The language in Section 8 of the Employees Merger Protection Agreement to the effect that existing collective bargaining agreements can be changed in accordance with the procedures of the Railway Labor Act does not automatically render applicable the NMB's policy determination under the act that a class or craft bargaining unit must be system-wide in scope. Unless a representation determination is made pursuant to that Act, the voluntary agreement by plaintiff to recognize a collective bargaining representative of a class or craft that is not system-wide will be given effect. Compare Switchmen's Union v. National Mediation Board, 77 U.S. App. D.C. 264, 135 F.2d 785, 792 (1943), rev'd on other grounds, 320 U.S. 297, 88 L. Ed. 61, 64 S. Ct. 95 (1943). If the contrary were true, the Merger Protection Agreement, which became effective only when the merger became effective, would have become a nullity upon its effective date, and the representation rights of ARSA would be terminated by the very agreement that purports to continue them in force. Plaintiff itself recognized that this was not intended by the Employees Merger Protection Agreement when it entered into a new collective bargaining agreement with ARSA after the effective date of the merger and continued to recognize ARSA for all purposes for a period of several months after that date.
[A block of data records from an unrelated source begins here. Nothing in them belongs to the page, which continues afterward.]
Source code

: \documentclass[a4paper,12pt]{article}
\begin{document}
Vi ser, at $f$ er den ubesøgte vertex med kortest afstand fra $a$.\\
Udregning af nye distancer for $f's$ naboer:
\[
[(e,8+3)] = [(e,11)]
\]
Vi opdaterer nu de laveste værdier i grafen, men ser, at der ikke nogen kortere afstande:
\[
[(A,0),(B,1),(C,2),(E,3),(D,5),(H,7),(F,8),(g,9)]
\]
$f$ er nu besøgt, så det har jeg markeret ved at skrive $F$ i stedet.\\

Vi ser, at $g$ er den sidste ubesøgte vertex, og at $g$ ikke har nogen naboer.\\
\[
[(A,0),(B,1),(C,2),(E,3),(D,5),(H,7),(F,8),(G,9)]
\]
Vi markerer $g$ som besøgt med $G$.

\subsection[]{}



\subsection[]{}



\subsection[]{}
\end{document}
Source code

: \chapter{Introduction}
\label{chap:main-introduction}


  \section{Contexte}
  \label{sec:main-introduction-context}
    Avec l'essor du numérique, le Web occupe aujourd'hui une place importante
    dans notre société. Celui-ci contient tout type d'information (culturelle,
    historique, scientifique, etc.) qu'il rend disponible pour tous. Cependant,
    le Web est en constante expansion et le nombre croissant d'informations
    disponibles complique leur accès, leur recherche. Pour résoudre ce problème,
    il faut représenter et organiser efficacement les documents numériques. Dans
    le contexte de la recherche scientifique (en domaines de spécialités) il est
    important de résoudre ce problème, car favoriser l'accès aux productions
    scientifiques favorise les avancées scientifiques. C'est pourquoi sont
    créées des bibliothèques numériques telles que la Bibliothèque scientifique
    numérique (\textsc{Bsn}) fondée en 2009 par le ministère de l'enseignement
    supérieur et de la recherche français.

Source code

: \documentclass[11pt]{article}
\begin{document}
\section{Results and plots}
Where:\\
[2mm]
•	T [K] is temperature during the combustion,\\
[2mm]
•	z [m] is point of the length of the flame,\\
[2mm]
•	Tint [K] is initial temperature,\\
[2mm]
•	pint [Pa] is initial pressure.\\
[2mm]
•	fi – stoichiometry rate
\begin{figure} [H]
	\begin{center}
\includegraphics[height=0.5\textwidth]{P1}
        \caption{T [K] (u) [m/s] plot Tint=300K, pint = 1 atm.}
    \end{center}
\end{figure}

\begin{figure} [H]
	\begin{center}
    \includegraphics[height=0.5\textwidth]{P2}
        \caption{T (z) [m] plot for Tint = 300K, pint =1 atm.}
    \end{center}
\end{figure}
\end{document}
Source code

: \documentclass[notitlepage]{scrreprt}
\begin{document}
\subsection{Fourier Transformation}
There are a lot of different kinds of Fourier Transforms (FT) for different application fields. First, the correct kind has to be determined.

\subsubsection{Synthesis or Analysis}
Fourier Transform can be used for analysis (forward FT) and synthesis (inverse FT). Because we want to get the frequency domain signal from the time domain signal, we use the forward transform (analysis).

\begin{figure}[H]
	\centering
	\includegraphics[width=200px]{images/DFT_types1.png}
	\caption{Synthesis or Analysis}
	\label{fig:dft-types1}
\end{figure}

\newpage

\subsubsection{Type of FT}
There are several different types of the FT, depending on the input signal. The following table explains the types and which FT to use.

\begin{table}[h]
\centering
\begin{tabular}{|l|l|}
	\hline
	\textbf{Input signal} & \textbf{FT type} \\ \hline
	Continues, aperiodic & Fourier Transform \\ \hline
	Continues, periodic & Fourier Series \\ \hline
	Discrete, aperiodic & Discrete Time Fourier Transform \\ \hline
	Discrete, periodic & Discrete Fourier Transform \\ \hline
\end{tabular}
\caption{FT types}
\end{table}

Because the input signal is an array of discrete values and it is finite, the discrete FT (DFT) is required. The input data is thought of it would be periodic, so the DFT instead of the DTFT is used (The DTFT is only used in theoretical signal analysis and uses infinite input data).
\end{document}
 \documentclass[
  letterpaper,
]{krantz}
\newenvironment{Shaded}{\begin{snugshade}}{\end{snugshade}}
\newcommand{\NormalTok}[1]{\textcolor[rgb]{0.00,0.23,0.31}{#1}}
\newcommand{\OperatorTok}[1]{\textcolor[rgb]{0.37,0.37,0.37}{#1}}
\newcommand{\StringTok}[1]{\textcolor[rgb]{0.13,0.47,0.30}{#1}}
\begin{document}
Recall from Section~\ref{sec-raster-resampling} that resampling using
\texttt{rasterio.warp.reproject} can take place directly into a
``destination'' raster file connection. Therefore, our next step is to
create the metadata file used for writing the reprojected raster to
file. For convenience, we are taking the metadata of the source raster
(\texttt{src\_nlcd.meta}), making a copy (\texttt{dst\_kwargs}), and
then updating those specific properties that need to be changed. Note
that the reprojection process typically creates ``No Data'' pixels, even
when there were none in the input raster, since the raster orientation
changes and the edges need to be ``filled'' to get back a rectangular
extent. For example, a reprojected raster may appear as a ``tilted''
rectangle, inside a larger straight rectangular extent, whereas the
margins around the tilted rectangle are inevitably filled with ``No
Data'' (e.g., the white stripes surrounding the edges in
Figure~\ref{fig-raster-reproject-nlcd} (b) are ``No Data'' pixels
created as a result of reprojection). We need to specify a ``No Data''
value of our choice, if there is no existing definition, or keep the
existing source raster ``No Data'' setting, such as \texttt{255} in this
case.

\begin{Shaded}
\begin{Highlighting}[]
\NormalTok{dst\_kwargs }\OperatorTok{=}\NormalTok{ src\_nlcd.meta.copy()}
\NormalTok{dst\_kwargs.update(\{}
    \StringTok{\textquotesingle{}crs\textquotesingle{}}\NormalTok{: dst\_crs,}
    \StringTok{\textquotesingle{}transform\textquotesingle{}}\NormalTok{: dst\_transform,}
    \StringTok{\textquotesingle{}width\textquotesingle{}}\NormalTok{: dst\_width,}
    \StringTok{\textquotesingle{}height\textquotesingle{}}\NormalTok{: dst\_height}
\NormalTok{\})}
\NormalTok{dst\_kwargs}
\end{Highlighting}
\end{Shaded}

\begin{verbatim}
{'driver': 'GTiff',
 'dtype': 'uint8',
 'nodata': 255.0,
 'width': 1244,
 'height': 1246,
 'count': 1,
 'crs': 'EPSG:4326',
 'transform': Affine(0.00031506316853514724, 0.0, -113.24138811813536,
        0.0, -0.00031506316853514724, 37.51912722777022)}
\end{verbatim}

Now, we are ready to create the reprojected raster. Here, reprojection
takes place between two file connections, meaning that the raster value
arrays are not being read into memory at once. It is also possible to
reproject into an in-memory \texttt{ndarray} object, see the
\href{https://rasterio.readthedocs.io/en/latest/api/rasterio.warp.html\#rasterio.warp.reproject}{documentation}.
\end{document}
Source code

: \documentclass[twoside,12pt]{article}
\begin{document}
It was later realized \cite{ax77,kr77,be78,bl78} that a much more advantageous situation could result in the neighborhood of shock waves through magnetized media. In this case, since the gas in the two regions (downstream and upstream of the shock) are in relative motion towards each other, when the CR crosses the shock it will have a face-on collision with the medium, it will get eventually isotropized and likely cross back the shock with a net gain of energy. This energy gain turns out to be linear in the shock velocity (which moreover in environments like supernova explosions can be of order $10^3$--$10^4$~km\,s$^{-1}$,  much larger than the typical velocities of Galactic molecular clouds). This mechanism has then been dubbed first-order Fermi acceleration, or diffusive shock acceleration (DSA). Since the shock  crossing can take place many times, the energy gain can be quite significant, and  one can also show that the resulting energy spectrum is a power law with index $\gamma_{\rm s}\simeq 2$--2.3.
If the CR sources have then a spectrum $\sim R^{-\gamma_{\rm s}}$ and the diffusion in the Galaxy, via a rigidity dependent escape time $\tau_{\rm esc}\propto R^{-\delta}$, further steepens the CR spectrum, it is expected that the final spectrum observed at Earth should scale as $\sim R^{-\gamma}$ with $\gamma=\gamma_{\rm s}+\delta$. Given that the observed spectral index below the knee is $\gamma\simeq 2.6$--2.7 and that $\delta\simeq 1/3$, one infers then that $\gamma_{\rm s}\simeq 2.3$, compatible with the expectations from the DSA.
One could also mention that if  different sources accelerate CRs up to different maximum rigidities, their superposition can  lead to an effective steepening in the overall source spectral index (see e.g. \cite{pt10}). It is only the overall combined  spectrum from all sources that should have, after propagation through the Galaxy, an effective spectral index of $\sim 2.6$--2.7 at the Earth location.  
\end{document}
The NMB has twice repudiated plaintiff's contention that its action in dismissing the Great Northern technicians' petition on June 3, 1970 implied that the merger terminated ARSA's status as the certified representative of the technicians. The indications NMB has given as to its position in this matter are to the effect that it still recognizes ARSA as the bargaining representative under the collective bargaining agreements entered into between ARSA and plaintiff's predecessors. With the exception described below, there has therefore been no invocation of NMB's powers to determine representation under 45 U.S.C. § 152 Ninth.

Plaintiff relies upon a fact that was not a part of the record before the District Court. In 1973 ARSA applied to the NMB to investigate and determine the representation of mechanical supervisors employed by Burlington Northern. A majority of the 569 eligible mechanical engineers chose not to participate in the ensuing representation election. Of the 153 who did vote, 139 voted for ARSA. In an order entered while this appeal was pending, the NMB found "no basis for Certification" and dismissed the application, because fewer than a majority of the eligible employees voted in the election. This proceeding, occurring after plaintiff had refused for almost three years to honor its obligations under the Employees Merger Protection Agreement, could not justify or cure plaintiff's breach. In any event, the failure of ARSA to gain system-wide representation in an election it had requested itself did not affect its certification as representative of the mechanical supervisors on the CB&Q segment of the merged railroad.

When an agreement to arbitrate is one of the protections afforded employees under Section 5(2)(f) of the Interstate Commerce Act, the obligation to arbitrate will be enforced by the courts. Brotherhood of Locomotive Engineers v. Chicago & North Western Ry., supra, 314 F.2d at 433; New Orleans & Northeastern R. R. v. Bozeman, 312 F.2d 264 (5th Cir. 1963).

The District Court's order dismissing the complaint is affirmed. The order dismissing the counterclaim is reversed and remanded with directions that Burlington Northern be ordered to arbitrate its disagreement with ARSA, as provided in Section 9 of the Employees Merger Protection Agreement, and that the District Court give further consideration consistent with this opinion to ARSA's claim for damages, attorneys' fees and costs.

AFFIRMED IN PART AND REVERSED IN PART.

Disposition

AFFIRMED IN PART AND REVERSED IN PART.